1. @Villanelle27 via Twitter: How did you film the part where Villanelle got the needle and stabbed Julian in the neck? It looked really realistic
Gary Connery: We did this scene for real, no one really liked Julian anyway! OK, not really. This is a combination of stunt fighting/choreography and visual and special effects. We had a soft needle that could be used for certain shots, being careful not to show that it was made of rubber and therefore a little bendy. We had a short version with green tape over the end so that Visual Effects could then extend the needle in post-production. Special Effects had a blood rig so that once Julian’s hand was over his throat, blood could be pumped out through his fingers. Some blood was also put on in post-production.
2. @sckberry via Twitter: How many takes did it take to get the scene right?
GC: I honestly do not remember the number of takes for this scene; there were many different angles to shoot from to give the editing team the best options to work with. There were also many costume replacements due to the blood covering costumes with each take.
3. @MekareMadness via Twitter: How detailed was the scene in the script and compared to that how much you add with your plans?
GC: Very rarely is a fight described in the script; it more often than not says something along the lines of, “And then they fight,” with perhaps some stage direction of how the fight should end — in this instance with the knitting needles. It is then up to the stunt team to choreograph the action and work alongside the director to make sure he is happy with the action. Then, it’s about perfecting the action ready to shoot.
4.@nocnapidzama via Twitter: did something unexpected happen during this scene?
GC: The only thing that happened during this scene that I remember was when the stunt doubles were in the hallway fighting, the stuntwoman, Jess, threw herself at the cupboard under the stairs area and shattered the cupboard door. Construction/carpentry had to come in and do a quick but good repair job for us to continue. Everyone was shocked at the force of the hit. Jess was fine, however.
5. @evesnelle via Twitter: how do you manage stunt choices and what fits the scene and its context best? plus how do you give it authenticity?
GC: It is really for the director and producer to decide what best fits the scene and context.

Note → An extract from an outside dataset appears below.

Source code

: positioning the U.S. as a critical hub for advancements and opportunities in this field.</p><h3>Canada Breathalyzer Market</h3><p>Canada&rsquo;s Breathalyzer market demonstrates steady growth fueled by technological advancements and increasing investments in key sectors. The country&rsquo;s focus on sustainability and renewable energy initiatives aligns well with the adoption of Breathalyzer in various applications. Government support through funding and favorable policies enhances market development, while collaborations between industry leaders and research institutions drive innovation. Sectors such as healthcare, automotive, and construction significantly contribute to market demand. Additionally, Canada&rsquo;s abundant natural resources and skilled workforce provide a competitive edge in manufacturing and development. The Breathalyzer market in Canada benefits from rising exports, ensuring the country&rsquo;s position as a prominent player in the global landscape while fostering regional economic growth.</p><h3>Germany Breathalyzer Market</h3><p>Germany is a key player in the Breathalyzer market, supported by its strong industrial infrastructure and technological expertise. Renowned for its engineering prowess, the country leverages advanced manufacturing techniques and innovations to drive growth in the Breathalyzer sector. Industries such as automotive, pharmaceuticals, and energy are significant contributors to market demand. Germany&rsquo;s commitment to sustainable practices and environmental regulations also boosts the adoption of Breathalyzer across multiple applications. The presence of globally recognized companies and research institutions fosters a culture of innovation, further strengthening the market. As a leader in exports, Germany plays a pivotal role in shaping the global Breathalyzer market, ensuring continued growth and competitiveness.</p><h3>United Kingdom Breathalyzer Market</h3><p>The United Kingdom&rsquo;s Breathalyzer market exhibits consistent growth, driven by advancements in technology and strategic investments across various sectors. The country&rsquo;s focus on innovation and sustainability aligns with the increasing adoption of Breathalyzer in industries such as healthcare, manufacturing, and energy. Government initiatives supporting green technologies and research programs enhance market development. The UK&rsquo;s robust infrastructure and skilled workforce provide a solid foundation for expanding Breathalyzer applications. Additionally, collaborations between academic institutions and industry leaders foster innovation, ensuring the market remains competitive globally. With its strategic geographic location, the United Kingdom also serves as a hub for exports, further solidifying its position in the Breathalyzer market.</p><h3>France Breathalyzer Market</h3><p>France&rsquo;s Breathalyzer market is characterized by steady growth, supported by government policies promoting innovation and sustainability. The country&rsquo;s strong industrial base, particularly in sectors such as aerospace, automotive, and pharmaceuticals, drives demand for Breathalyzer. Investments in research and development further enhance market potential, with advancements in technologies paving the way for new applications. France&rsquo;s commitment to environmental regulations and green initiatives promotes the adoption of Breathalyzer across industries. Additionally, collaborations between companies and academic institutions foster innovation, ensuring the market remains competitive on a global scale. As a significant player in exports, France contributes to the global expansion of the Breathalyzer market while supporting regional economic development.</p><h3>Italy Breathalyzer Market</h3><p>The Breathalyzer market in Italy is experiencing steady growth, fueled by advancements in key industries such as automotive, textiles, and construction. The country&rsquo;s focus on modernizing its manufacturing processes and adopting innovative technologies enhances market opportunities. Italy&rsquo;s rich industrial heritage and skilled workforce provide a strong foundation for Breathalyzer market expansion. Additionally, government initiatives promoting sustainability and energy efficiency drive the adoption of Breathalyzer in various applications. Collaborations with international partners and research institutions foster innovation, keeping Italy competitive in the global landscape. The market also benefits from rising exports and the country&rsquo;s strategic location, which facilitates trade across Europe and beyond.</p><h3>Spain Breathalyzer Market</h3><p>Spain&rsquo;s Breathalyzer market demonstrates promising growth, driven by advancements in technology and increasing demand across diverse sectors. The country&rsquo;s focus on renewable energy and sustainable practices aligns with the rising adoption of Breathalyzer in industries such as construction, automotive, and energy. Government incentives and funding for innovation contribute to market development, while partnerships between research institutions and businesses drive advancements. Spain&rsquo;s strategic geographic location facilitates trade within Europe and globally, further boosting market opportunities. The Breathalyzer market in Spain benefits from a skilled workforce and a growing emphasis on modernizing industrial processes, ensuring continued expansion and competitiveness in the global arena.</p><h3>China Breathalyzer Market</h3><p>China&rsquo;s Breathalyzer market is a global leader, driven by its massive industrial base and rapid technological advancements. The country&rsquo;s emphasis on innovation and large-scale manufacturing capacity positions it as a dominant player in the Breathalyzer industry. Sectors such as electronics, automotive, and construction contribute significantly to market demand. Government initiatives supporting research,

I as a stunt coordinator am very much about making something believable and try to bring as much realism into it as possible, trying to guide the director/producer as to what would it really happen in the situations, from a body movement/capability/mechanics perspective.
6. @IamKayleeJ via Twitter: How do you decide what stunts are appropriate for Jodie to do and when to bring in a stunt double?
GC: First and foremost it’s about physical capability and comfort levels of the actors as to whether they are involved in performing stunts or to what level they are involved. Rehearsal time is also key to this, and with a show where the actress/actor is constantly busy on set, rehearsal time can be limited. It is always a good idea to have a stunt double on set for key action sequences
7. Phuong C. via Facebook: Do the actors have safe words or some kind of signal if sth goes wrong
GC: We will always have signals where appropriate or to shout the words “Stop stop stop” should someone feel uncomfortable or in trouble. Also, I will always be on set and have a very good idea of what has been choreographed, and if this is not happening, I also can therefore call “Stop stop stop.”
8. Jennifer K. via Facebook: First off, amazing episode. Second, there has to be a lot of rehearsal that goes into these fight scenes. We’d love to know a little more about what goes into producing the final product.
GC: This fight scene in particular was rehearsed/choreographed over a period of a day with stunt doubles. It is then for the stunt team to show the actors and determine which elements they can perform. Then, it must be filmed to disguise that it is not always the actors, but that a lot of it is covered by doubles. Camera angles play a big part in something like this.
10. Wendy N. via Facebook: Are stunt scenes counted like choreography? Or some other code? Or is it just called blocking? 😊
GC: Different people call what we do different things. Ultimately we are choreographing action, blocking it through with the actors, and then performing at speed with the stunt team, bringing in the actors as and when safe to do so.
Hope this answers everyone’s questions!